J13.3 Relocation of GATE from the Pacific to the Atlantic

Thursday, 1 February 2024: 9:00 AM
Holiday 1-3 (Hilton Baltimore Inner Harbor)
Robert Houze, Univ. of Washington, Seattle, WA; and C. Zhang, J. M. Wallace, E. J. Zipser, and K. A. Emanuel

This talk documents an aspect of the history of the planning of the Global Atmospheric Research Program’s (GARP) Atlantic Tropical Experiment (GATE) that is related to the geopolitics of the 1970s. GATE was the largest atmospheric field program of all time, with more than 5,000 scientists, technicians, and supporting staff from 72 countries. Observations were made by 13 aircraft, 39 ships, over 1,000 land surface stations, and six satellites. Years of planning by committees of scientists in various countries have been largely documented in reports of the WMO. These documents show that in its earliest planning, GATE was called the Tropical Meteorological Experiment (TROMEX) and was designed to be in the tropical western Pacific. The experimental design was laid out with specific locations for ships and sounding stations across the western tropical Pacific Ocean. However, as is well known, GATE was conducted in the eastern tropical Atlantic Ocean. The reasons for this shift of the project to the other side of the world were left undocumented in the WMO reports, and remained a mystery until recently.
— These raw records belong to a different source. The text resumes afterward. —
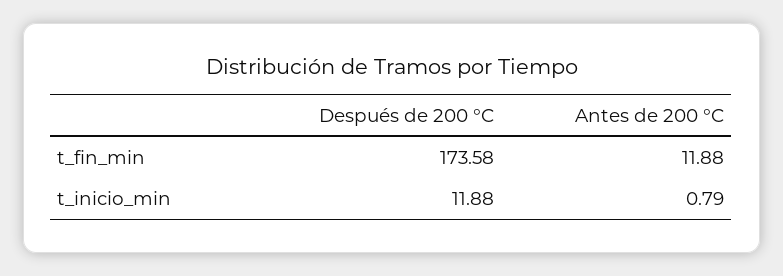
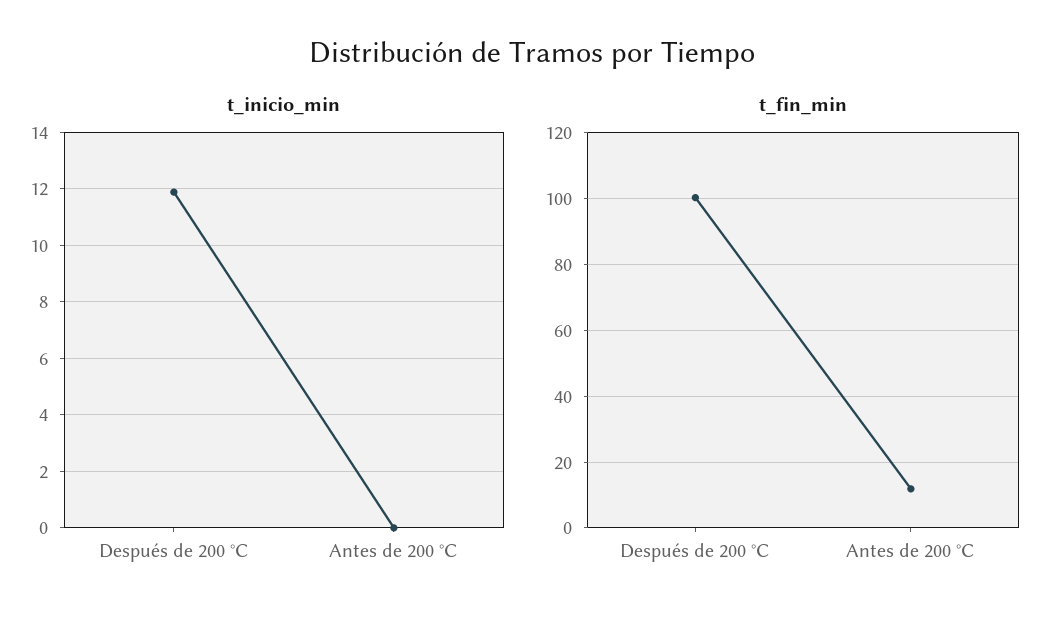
  {
    "t_fin_min": {
-     "Después de 200 °C": 173.58,
+     "Después de 200 °C": 100,
      "Antes de 200 °C": 11.88
    },
    "t_inicio_min": {
      "Después de 200 °C": 11.88,
-     "Antes de 200 °C": 0.79
+     "Antes de 200 °C": 0
    }
  }

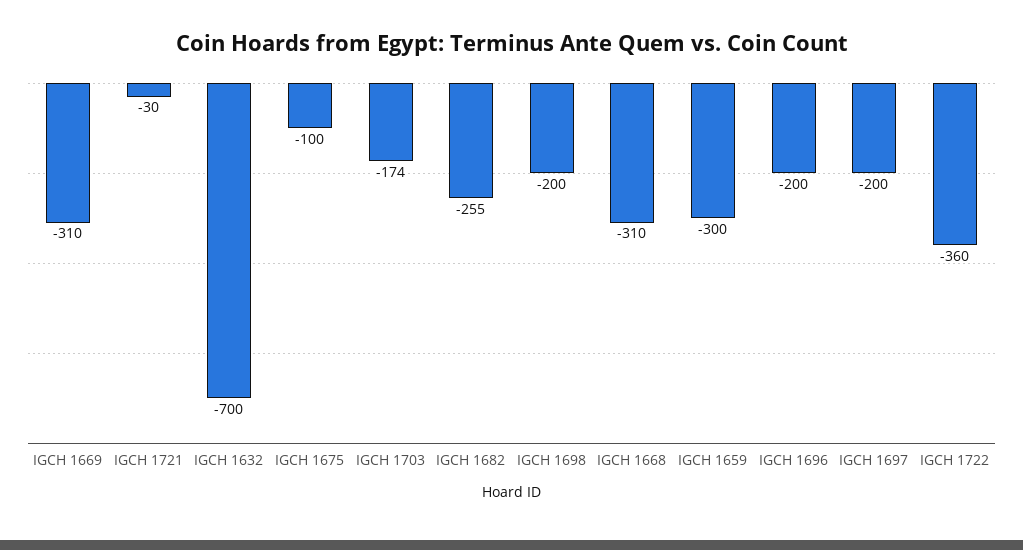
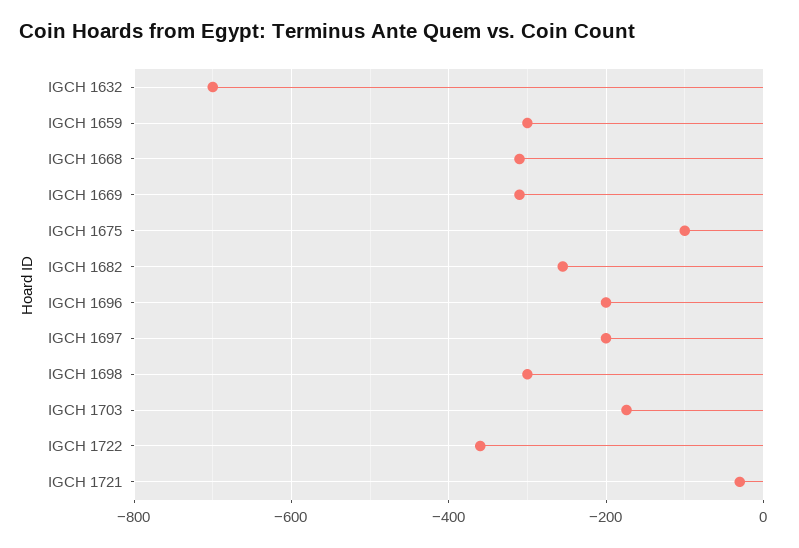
  {
    "IGCH 1669": -310,
    "IGCH 1721": -30,
    "IGCH 1632": -700,
    "IGCH 1675": -100,
    "IGCH 1703": -174,
    "IGCH 1682": -255,
-   "IGCH 1698": -200,
+   "IGCH 1698": -300,
    "IGCH 1668": -310,
    "IGCH 1659": -300,
    "IGCH 1696": -200,
    "IGCH 1697": -200,
    "IGCH 1722": -360
  }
To carry out the project in the western Pacific, research ships, including several of the Soviet Union, would need to be refueled and re-supplied at the U.S. base on Kwajalein Island. We have discovered that the reason for the relocation of GATE to the Atlantic was due to Cold War concerns of the U.S. Department of Defense that led to their unwillingness to stage GATE ships out of Kwajelein. A long-buried letter from the DOD documents this historic fact.